About Me

I've spent the last fifteen years exploring questions that my elite education took for granted.

My early career followed a conventional path…

Engineering at Berkeley, management consulting, then strategy at Google, where I traveled to 20 countries expanding the company’s footprint following its IPO.

In 2008 I left Google to pursue a master's degree in Economics and International Development at Harvard's Kennedy School; I wanted to apply myself to something more meaningful than growing a tech company’s reach and revenue.  

Grad school left me passionate,
but wanting. 

We were taught to make economies grow to lift people out of poverty, but never questioned economic growth as a means for development. 

We didn’t ask first order questions about justice or progress.

 I left with more questions than answers — seeding an inquiry I’ve been following ever since.

I returned to Google.org supporting their philanthropic efforts, and completed a fellowship at Stanford’s Hasso Plattner Institute of Design.

There I explored how technology and human centered design could improve governance outcomes in low income countries and taught design thinking to graduate students. 

I was doing cutting edge work, but I wasn’t yet questioning the system itself.

Concurrent with my time at Google.org and Stanford, I began a chapter that upended my sense of self.

I became a mother – and chose to scale back my career to spent more time with my children. Something women with résumés like mine aren't supposed to do.  But every time I turned inward, the answer was clear.  What was true for me was a rejection of the narratives I’d internalized growing up – that my career was my identity, that success was about income and status. 

My long standing yoga practice inspired me to complete a 200h yoga teacher training.  Each morning started with meditation, establishing a daily practice I have maintained ever since.

Slowly, I started to see that the inner work and systemic questions I’d been sitting with were not distinct, but inextricable.

The pandemic created the space I needed to dive deep.

As the world came to a halt, I started hosting Zoom salons for friends on the topics I wanted to understand.

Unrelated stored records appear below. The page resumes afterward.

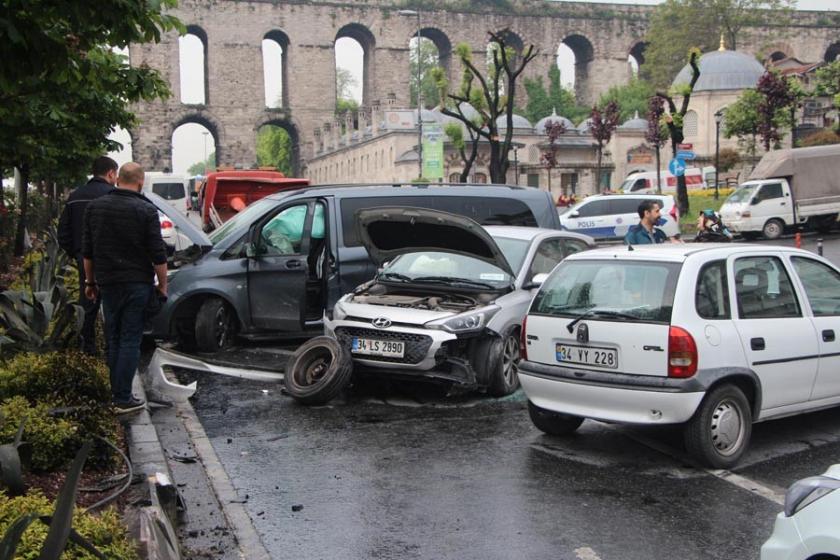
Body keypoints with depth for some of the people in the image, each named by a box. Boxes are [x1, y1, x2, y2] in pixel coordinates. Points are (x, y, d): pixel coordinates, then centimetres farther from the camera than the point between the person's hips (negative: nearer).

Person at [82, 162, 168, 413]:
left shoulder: (95, 207, 5)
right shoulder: (146, 210, -10)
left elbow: (87, 250, 10)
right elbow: (158, 254, -10)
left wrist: (90, 281, 18)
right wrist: (162, 285, 0)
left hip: (107, 282, 5)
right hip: (137, 284, -4)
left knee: (113, 338, 15)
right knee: (130, 340, -1)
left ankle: (117, 392, 18)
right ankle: (123, 398, -2)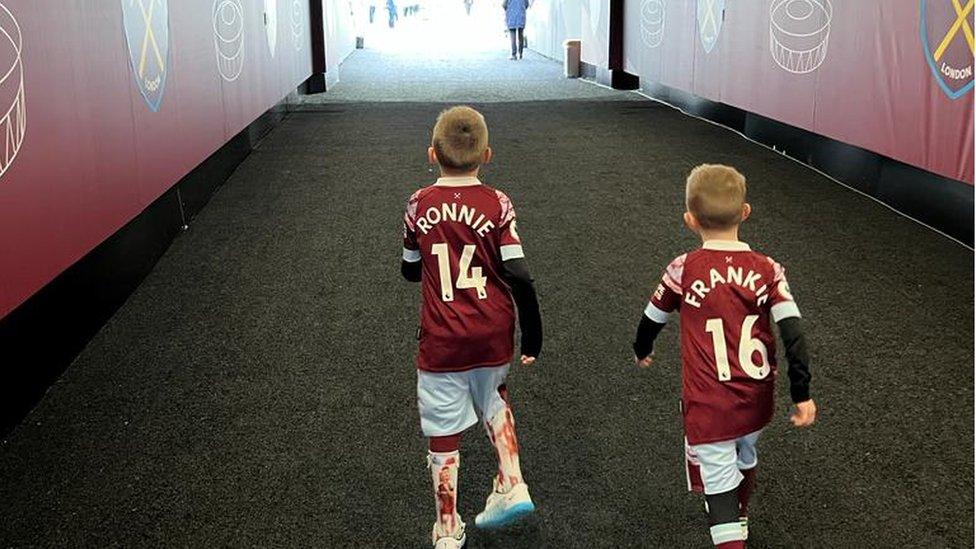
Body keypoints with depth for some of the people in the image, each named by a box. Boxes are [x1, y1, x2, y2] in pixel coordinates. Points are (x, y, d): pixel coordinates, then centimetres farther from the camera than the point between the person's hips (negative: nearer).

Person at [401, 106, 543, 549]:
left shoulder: (419, 205, -3)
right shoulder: (497, 204, -7)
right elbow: (519, 276, -9)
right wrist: (532, 337, -1)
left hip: (441, 341, -1)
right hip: (493, 337, 1)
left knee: (443, 435, 8)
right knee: (493, 397, 30)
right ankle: (511, 486, 18)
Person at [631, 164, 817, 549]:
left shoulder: (683, 271, -12)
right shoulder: (767, 270, -7)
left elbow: (653, 319, 3)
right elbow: (793, 334, -12)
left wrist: (642, 351, 24)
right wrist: (802, 394, -5)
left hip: (708, 407, -4)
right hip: (756, 401, 5)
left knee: (719, 483, 2)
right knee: (745, 462, 29)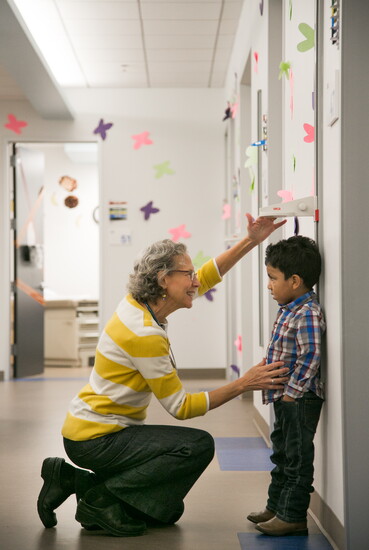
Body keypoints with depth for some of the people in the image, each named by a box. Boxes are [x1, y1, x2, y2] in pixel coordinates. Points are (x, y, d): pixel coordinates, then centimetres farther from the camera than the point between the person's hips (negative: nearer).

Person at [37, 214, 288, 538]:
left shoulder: (140, 302, 0)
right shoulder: (145, 335, -26)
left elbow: (207, 276, 13)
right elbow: (180, 407, -20)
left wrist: (251, 241, 4)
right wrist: (243, 385, -20)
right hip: (95, 438, -9)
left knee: (168, 511, 16)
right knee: (199, 445, -20)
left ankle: (73, 478, 14)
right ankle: (101, 498, -10)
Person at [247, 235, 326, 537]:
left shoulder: (308, 314, -20)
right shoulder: (288, 310, 11)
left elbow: (310, 359, -26)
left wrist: (291, 392, -22)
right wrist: (275, 391, 17)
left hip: (300, 399, -10)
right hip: (284, 398, 10)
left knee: (297, 456, 0)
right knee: (282, 454, 20)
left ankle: (293, 516, 9)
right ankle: (276, 505, 33)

Universal Basic Income. Stakeholder Capitalism. Delegative Democracy.

I moved the conversations to Clubhouse, where they coalesced into an ambitious inquiry of the underlying systems of society spanning economics, politics, justice, culture, consciousness, technology – it was the depth and breadth I’d yearned for back at Harvard.

Within months, we had 85,000 followers.

Denizen emerged from the collective needs that Clubhouse revealed, not just for content, but for connection.

It has since evolved into a global community of leaders at the forefront of systemic change, and a podcast that continues to explore the transformation of society from the inside out.  To date, we have reached over 25,000 listeners across 130 countries.

This work is my dharma 


Incentive misalignment within our systems of governance and economics is the “meta-crisis” underlying the many crises we face today, from climate change to widening inequality to the rise of authoritarian populism.

This is the issue I kept gravitating towards for so many years. The work I do in service of systemic change integrates my whole self — not just my decades long career in technology and policy — but my spiritual practice, my love of community building, even the maternal side of me I’ve honed through motherhood.

I approach a cause of this magnitude with humility, and am always thrilled to find co-conspirators along the way.